For a distribution $T \in \mathscr{D}'(\Omega)$, we say that $T$ vanishes on the open subset $W \subset \Omega$ if $T[\varphi] = 0$ for all $\varphi \in \mathscr{D}(\Omega)$ with $\operatorname{supp} \varphi \subset W$. We denote that by $T\lvert_{\mathscr{D}(W)} \equiv 0$. Since $\mathscr{D}(W)$ has a canonical inclusion into $\mathscr{D}(\Omega)$, that is only a slight abuse of notation. We define the support of $T$ as the complement of the largest open subset of $\Omega$ on which it vanishes,

$$\operatorname{supp} T = \Omega \setminus \bigcup \bigl\{ W \subset \Omega : W\text{ open and } T\lvert_{\mathscr{D}(W)} \equiv 0\bigr\}.$$

Then we can identify $\mathscr{E}'(\Omega)$ with the space of distributions on $\Omega$ with compact support, $\{ T \in \mathscr{D}'(\Omega) : \operatorname{supp} T \text{ is compact}\}$. For if $T$ is a distribution with compact support $K$, we can choose a $\varphi \in \mathscr{D}(\Omega)$ such that $\varphi^{-1}(\{1\})$ is a neighbourhood of $K$, and define

$$\tilde{T}[f] := T[\varphi\cdot f]$$

for $f \in \mathscr{E}(\Omega)$. The functional $\tilde{T}$ does not depend on the choice of $\varphi$, for if $\psi\in \mathscr{D}(\Omega)$ such that $\psi^{-1}(\{1\})$ is a neighbourhood of $K$, then $\varphi\cdot f - \psi\cdot f = (\varphi - \psi)\cdot f$ is, for every $f\in \mathscr{E}(\Omega)$, a test function that vanishes in a neighbourhood of $K$, so $\operatorname{supp} (\varphi - \psi)\cdot f \subset \Omega\setminus \operatorname{supp} T$, whence $T[(\varphi - \psi)\cdot f] = 0$. Since the map $\mu_{\varphi} \colon \mathscr{E}(\Omega) \to \mathscr{D}(\Omega);\; f \mapsto \varphi \cdot f$ is continuous for every $\varphi\in \mathscr{D}(\Omega)$, we have $\tilde{T} \in \mathscr{E}'(\Omega)$.

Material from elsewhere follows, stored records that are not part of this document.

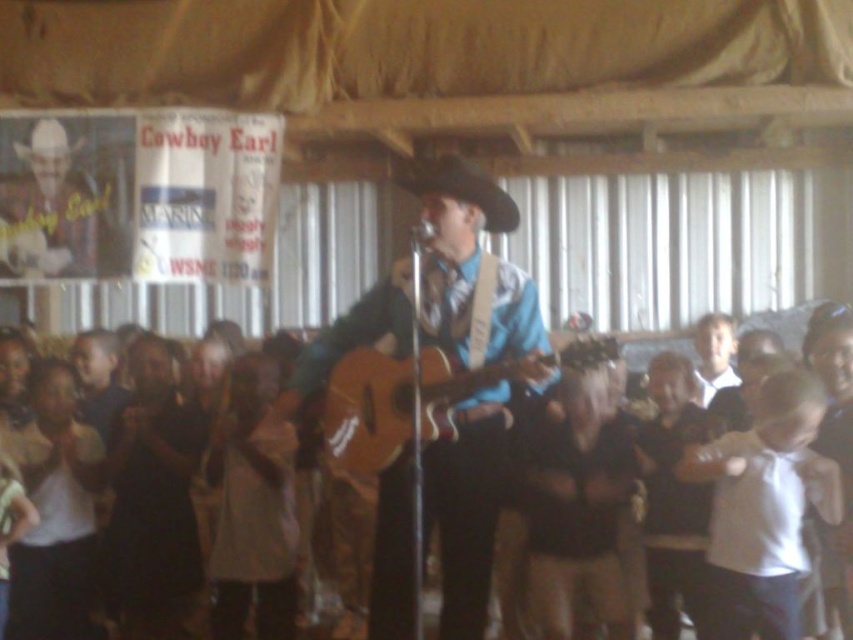
Is white matte shirt at lower right above black felt cowboy hat at center?

No.

Does point (759, 468) come closer to viewer compared to point (410, 186)?

No, it is behind (410, 186).

Image resolution: width=853 pixels, height=640 pixels. What are the coordinates of `white matte shirt at lower right` in the screenshot? It's located at (764, 508).

Where is `white matte shirt at lower right`? white matte shirt at lower right is located at coordinates (764, 508).

Who is higher up, wooden acoustic guitar at center or wooden guitar at center?

Positioned higher is wooden guitar at center.

Who is positioned more to the right, wooden acoustic guitar at center or wooden guitar at center?

From the viewer's perspective, wooden acoustic guitar at center appears more on the right side.

The width and height of the screenshot is (853, 640). Identify the location of wooden acoustic guitar at center. (471, 268).

Can you confirm if white matte shirt at lower right is smaller than white felt cowboy hat at upper left?

No, white matte shirt at lower right is not smaller than white felt cowboy hat at upper left.

Who is higher up, white matte shirt at lower right or white felt cowboy hat at upper left?

white felt cowboy hat at upper left

Identify the location of white matte shirt at lower right. (764, 508).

Conversely, since the inclusion $\mathscr{D}(\Omega) \hookrightarrow \mathscr{E}(\Omega)$ is continuous and has dense image, we have a canonical inclusion $\rho \colon \mathscr{E}'(\Omega) \hookrightarrow \mathscr{D}'(\Omega)$, so every element of $\mathscr{E}'(\Omega)$ "is" a distribution on $\Omega$, and since every neighbourood of $0$ in $\mathscr{E}(\Omega)$ constrains only the behaviour on some compact subset of $\Omega$, that distribution has compact support. One then verifies that $\rho(\tilde{T}) = T$ for $T \in \mathscr{D}'(\Omega)$ with compact support, and $\widetilde{\rho(S)} = S$ for $S \in \mathscr{E}(\Omega)$ to have the identification of $\mathscr{E}'(\Omega)$ with the space of distributions with compact support.